The timeline for reaching a final agreement is severely constrained because, under the US trade promotion act (TPA) of 2002 which expires mid 2007, Congress must either accept or refuse the end result of the negotiations. Past that date, Congress will resume its power to amend the agreement as much as it wants, severely diminishing chances of acceptation. In order for the text to be presented to Congress in time, a final text must be reached before the end of 2006, which means that full modalities for agricultural and industrial trade opening must be reached before the end of July, when the WTO closes for the summer break.
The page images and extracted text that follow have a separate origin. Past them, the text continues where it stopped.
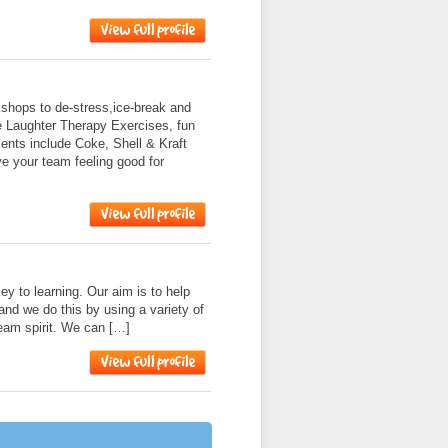
shops to de-stress,ice-break and
e Laughter Therapy Exercises, fun
nts include Coke, Shell & Kraft
ve your team feeling good for
ey to learning. Our aim is to help
and we do this by using a variety of
 team spirit. We can […]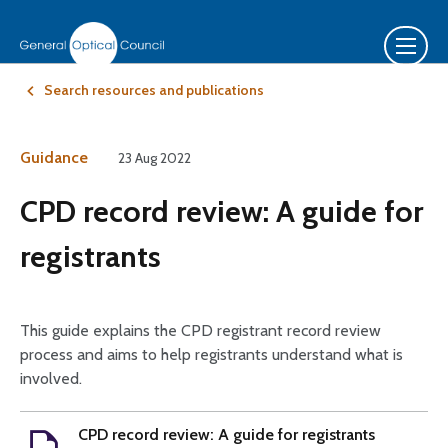
Search resources and publications
Guidance
23 Aug 2022
CPD record review: A guide for
registrants
This guide explains the CPD registrant record review
process and aims to help registrants understand what is
involved.
CPD record review: A guide for registrants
Agricultural and industrial market opening:
There is a common understanding that agreement must be reached on these points before other important issues, such as services liberalisation, trade facilitation and the revision of WTO rules on anti-dumping, can be tackled. The key players in the debate are the EU, US and the G20 group of developing countries. Their demands are interlinked and each player will have to make a step towards the other if an agreement is to be reached:
- Cuts on agricultural subsidies: The US will have to commit to further cuts in trade-distorting subsidies if it wishes to achieve an ambitious result to the discussions.
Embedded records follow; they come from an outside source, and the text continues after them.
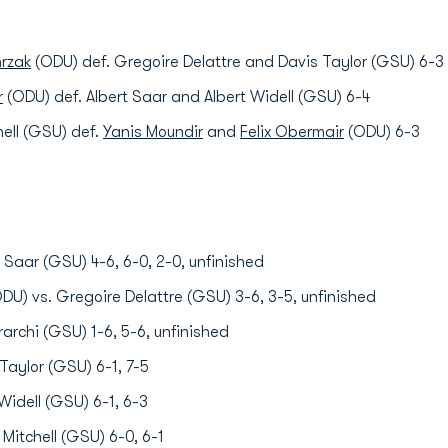
rzak
(ODU) def. Gregoire Delattre and Davis Taylor (GSU) 6-3
r
(ODU) def. Albert Saar and Albert Widell (GSU) 6-4
hell (GSU) def.
Yanis Moundir
and
Felix Obermair
(ODU) 6-3
 Saar (GSU) 4-6, 6-0, 2-0, unfinished
DU) vs. Gregoire Delattre (GSU) 3-6, 3-5, unfinished
rarchi (GSU) 1-6, 5-6, unfinished
Taylor (GSU) 6-1, 7-5
Widell (GSU) 6-1, 6-3
Mitchell (GSU) 6-0, 6-1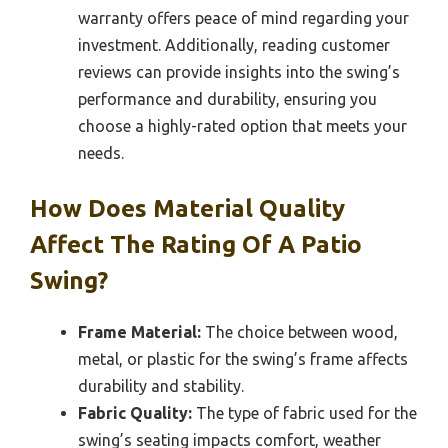
warranty offers peace of mind regarding your
investment. Additionally, reading customer
reviews can provide insights into the swing’s
performance and durability, ensuring you
choose a highly-rated option that meets your
needs.
How Does Material Quality
Affect The Rating Of A Patio
Swing?
Frame Material:
The choice between wood,
metal, or plastic for the swing’s frame affects
durability and stability.
Fabric Quality:
The type of fabric used for the
swing’s seating impacts comfort, weather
- Increase in agricultural market access: Both the US and the G20 are demanding that the EU increase its commitment to reducing agricultural tariffs. So far the EU has promised an average cut of 39%, bringing its average agricultural tariff down to 12%, but has signalled that it could move ‘significantly’ (although not the whole way) towards the G20’s request of an average cut of 54% if both the G20 and US improve their own offers in other areas.
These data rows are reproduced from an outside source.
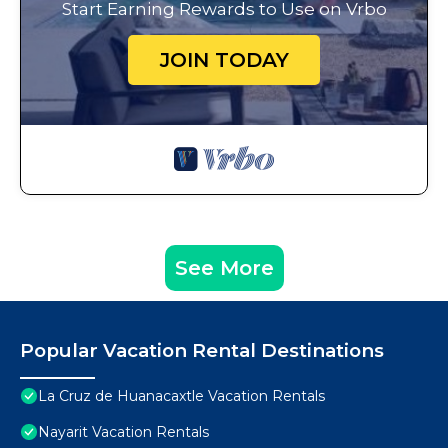
Start Earning Rewards to Use on Vrbo
JOIN TODAY
See More
Popular Vacation Rental Destinations
La Cruz de Huanacaxtle Vacation Rentals
Nayarit Vacation Rentals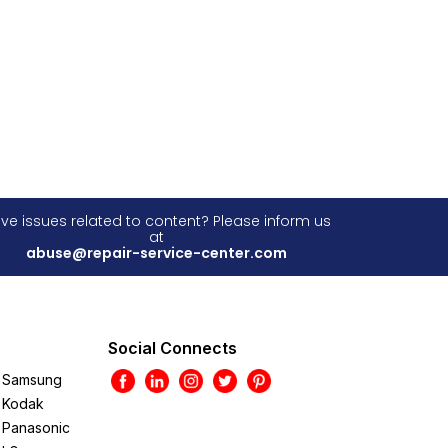
ve issues related to content? Please inform us
at
abuse@repair-service-center.com
Social Connects
Samsung
Kodak
Panasonic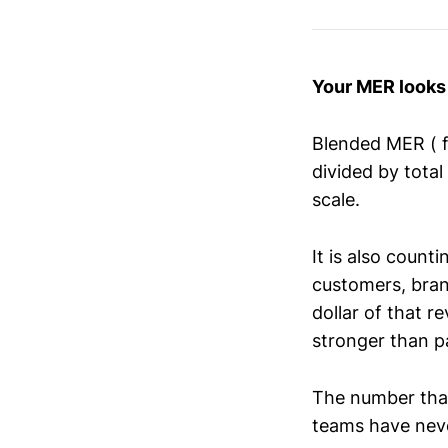
Your MER looks 
Blended MER ( 
divided by tota
scale.
It is also count
customers, brand
dollar of that 
stronger than pa
The number tha
teams have never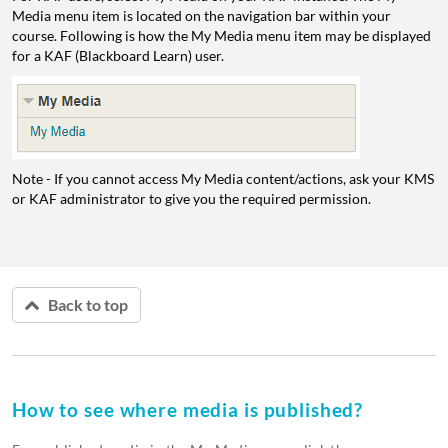
Media menu item is located on the navigation bar within your
course. Following is how the My Media menu item may be displayed
for a KAF (Blackboard Learn) user.
Note - If you cannot access My Media content/actions, ask your KMS
or KAF administrator to give you the required permission.
Back to top
How to see where media is published?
- Reducing industrial tariffs: The EU and the US will not make any additional commitments as long as emerging developing countries, such as Brazil, India and China, do not commit to giving real access to their manufactures – and also to their services - markets. The Ministerial meeting on June 28th 2006 will mainly attempt to achieve a broad agreement on these issues.
Respecting the “Development agenda”:
Although the main debate has stalled on the issues of agricultural and industrial trade liberalisation, many studies point to the fact that the main gains for developing countries will be derived from services liberalisation and trade facilitation, which still need to be discussed.